Researchers analyzed birth trends following the iPhone's launch in June 2007, when AT&T Inc held exclusive U.S. distribution rights until February 2011. That exclusivity allowed economists to compare areas with early iPhone access against regions with limited access, creating what they described as a natural experiment. The findings were notable, with regions that had greater access to the device seeing birth rates fall 4.5% to 8% more among ages 15 to 19 and 3.2% to 6.6% more among ages 20 to 24 within the first four years of release.

Impact on Demographics

The decline in fertility was observed across various age groups, though it was steepest among younger Americans. Even after adjusting for factors such as housing prices and urbanization, researchers still found a strong relationship between higher iPhone adoption and lower fertility. The table below summarizes the percentage decline in birth rates in areas with greater iPhone access compared to those with limited access.

Age Group Decline in Birth Rate
15 to 19 4.5% to 8%
20 to 24 3.2% to 6.6%

Study coauthor Caitlin K. Myers told Fortune that births fell much faster in places where consumers could access the iPhone earlier. "We had a baby-less recovery," Myers said, referring to the years after the 2008 financial crisis. "The economy recovered, and births didn't."

Social and Economic Factors

The researchers suggested that the trend may reflect broader behavioral shifts tied to smartphone use, including less in-person social interaction, reduced relationship formation and rising digital dependence. Myers expressed concern that the decline could reflect deeper social issues, such as increased depression and isolation due to excessive screen time. These concerns align with broader warnings about social disconnection in the digital era from business leaders like Emma Grede, co-founder of Skims.

Economic pressures may also be playing a major role. U.S. birth rates have fallen roughly 30% since before the 2008 financial crisis, even as financial markets climbed to near-record highs. Some analysts argue rising asset prices, housing costs and childcare expenses have widened the gap between wealth owners and younger households trying to build families.

Long-term Consequences

Falling fertility carries long-term economic consequences, including shrinking the future labor force, weakening consumer spending and leaving fewer workers supporting a growing retiree population. This increases pressure on programs such as Social Security and Medicare. The latest annual report from the Social Security Board of Trustees, released in June 2026, lowered its long-term U.S. fertility assumption to 1.75 births per woman, down from 1.9 previously. Myers emphasized that more research is needed before drawing sweeping conclusions but believes the findings raise important questions about how technology may be reshaping social connection, family formation and long-term economic health.

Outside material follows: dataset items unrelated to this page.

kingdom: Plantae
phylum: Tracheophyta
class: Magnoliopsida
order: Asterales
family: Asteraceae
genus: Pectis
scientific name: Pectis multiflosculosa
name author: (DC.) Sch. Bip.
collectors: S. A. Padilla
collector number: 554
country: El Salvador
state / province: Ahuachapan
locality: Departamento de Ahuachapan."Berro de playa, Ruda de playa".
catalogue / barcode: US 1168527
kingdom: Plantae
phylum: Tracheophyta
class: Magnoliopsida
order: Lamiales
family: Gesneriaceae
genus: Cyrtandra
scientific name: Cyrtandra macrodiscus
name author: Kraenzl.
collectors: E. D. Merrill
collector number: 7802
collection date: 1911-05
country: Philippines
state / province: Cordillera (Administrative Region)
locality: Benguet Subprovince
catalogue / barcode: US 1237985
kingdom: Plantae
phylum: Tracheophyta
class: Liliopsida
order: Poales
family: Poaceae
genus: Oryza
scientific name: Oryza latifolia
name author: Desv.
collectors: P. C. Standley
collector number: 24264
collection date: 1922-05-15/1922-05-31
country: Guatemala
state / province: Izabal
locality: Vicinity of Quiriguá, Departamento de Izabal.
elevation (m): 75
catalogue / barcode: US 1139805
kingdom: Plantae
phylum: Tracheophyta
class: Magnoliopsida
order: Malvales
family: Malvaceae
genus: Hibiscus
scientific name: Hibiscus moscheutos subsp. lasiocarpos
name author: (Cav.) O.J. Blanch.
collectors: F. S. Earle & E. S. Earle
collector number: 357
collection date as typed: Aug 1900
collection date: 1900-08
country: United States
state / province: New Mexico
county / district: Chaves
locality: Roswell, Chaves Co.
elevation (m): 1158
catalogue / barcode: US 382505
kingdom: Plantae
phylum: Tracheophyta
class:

How might policymakers adjust Social Security and Medicare funding models if the fertility rate stabilizes at the newly projected 1.75 births per woman?

Could the correlation between smartphone adoption and lower birth rates extend to other major markets where high-speed mobile internet became prevalent?

Will the decline in fertility among younger demographics accelerate as digital social interaction further replaces in-person relationship building?